It appears more investors are eyeing dividend stocks ahead of the Federal Reserve’s interest rate decision in September.
Paul Baiocchi of SS&C ALPS Advisors thinks it is a sound strategy because he sees the Fed easing rates.
“Investors are moving back toward dividends out of money markets, out of fixed income, but also importantly toward leveraged companies that might be rewarded by a declining interest rate environment,” the chief ETF strategist told CNBC’s “ETF Edge” this week.
ALPS is the issuer of several dividend exchange-traded funds including the ALPS O’Shares U.S. Quality Dividend ETF (OUSA) and its counterpart, the ALPS O’Shares U.S. Small-Cap Quality Dividend ETF (OUSM).
Relative to the S&P 500, both dividend ETFs are overweight health care, financials and industrials, according to Baiocchi.
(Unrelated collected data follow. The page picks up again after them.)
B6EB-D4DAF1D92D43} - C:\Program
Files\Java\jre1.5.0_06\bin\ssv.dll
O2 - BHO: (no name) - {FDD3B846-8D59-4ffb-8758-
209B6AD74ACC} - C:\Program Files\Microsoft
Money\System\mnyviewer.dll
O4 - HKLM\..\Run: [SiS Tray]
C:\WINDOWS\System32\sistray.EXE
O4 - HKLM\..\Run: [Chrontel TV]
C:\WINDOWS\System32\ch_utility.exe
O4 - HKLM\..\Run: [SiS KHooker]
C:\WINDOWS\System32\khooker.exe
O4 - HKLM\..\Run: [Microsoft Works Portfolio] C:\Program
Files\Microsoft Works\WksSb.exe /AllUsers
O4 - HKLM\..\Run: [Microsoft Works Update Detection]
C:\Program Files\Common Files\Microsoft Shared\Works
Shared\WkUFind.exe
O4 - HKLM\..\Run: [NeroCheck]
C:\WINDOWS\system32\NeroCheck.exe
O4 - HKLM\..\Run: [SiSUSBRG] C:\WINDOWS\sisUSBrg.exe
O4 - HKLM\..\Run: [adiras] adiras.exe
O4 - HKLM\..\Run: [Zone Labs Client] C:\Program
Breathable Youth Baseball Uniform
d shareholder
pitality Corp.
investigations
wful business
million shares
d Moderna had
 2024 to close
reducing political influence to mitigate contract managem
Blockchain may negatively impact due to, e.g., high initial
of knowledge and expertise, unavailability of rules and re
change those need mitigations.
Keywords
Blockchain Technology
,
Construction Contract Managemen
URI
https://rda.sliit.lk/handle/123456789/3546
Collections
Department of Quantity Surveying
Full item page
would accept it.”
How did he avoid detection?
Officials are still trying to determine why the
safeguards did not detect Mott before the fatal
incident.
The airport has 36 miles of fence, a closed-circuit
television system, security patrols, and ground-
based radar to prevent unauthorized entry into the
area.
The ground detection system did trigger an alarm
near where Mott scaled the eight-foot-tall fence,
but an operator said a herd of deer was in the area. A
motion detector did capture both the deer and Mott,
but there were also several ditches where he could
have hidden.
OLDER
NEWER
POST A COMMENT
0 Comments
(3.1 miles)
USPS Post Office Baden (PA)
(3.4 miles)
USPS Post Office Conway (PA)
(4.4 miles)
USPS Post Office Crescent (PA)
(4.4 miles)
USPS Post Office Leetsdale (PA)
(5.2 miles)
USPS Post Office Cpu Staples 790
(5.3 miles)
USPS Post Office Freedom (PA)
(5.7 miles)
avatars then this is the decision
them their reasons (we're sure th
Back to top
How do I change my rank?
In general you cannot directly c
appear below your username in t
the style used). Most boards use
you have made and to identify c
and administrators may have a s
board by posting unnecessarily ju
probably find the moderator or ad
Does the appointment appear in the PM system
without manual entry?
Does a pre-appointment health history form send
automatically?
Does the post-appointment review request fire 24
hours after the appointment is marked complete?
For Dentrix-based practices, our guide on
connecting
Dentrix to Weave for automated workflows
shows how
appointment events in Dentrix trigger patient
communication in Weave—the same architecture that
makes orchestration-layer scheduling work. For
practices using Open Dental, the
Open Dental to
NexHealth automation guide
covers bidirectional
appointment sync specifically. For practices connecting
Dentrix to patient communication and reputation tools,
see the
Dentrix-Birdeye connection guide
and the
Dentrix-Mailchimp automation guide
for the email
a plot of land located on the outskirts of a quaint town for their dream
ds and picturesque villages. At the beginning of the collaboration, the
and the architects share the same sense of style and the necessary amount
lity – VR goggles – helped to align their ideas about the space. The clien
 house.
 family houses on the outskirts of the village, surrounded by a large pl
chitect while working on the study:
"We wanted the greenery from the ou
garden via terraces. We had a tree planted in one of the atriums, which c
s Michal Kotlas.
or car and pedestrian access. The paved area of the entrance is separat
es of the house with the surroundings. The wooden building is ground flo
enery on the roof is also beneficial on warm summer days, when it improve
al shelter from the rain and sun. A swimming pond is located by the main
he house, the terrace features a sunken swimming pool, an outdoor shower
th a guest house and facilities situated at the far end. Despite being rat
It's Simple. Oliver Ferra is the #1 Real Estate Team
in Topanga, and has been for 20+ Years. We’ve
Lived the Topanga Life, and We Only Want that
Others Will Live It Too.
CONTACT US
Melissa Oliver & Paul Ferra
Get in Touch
The ETFs exclude energy, real estate and materials. He refers to the groups as three of the most unstable sectors in the market.
“Not only do you have price volatility, but you have fundamental volatility in those sectors,” Baiocchi said.
He explains this volatility would undermine the goal of the OUSA and OUSM, which is to provide drawdown avoidance.
“You’re looking for dividends as part of the methodology, but you’re looking at dividends that are durable, dividends that have been growing, that are well supported by fundamentals,” Baiocchi said.
Mike Akins, ETF Action’s founding partner, views OUSA and OUSM as defensive strategies because the stocks generally have clean balance sheets.
He also notes the dividend category in ETFs has been surging in popularity.
“I don’t have the crystal ball that explains why dividends are so in vogue,” Akins said. “I think people look at it as if you’re paying a dividend, and you have for years, there is a sense to viability to that company’s balance sheet.”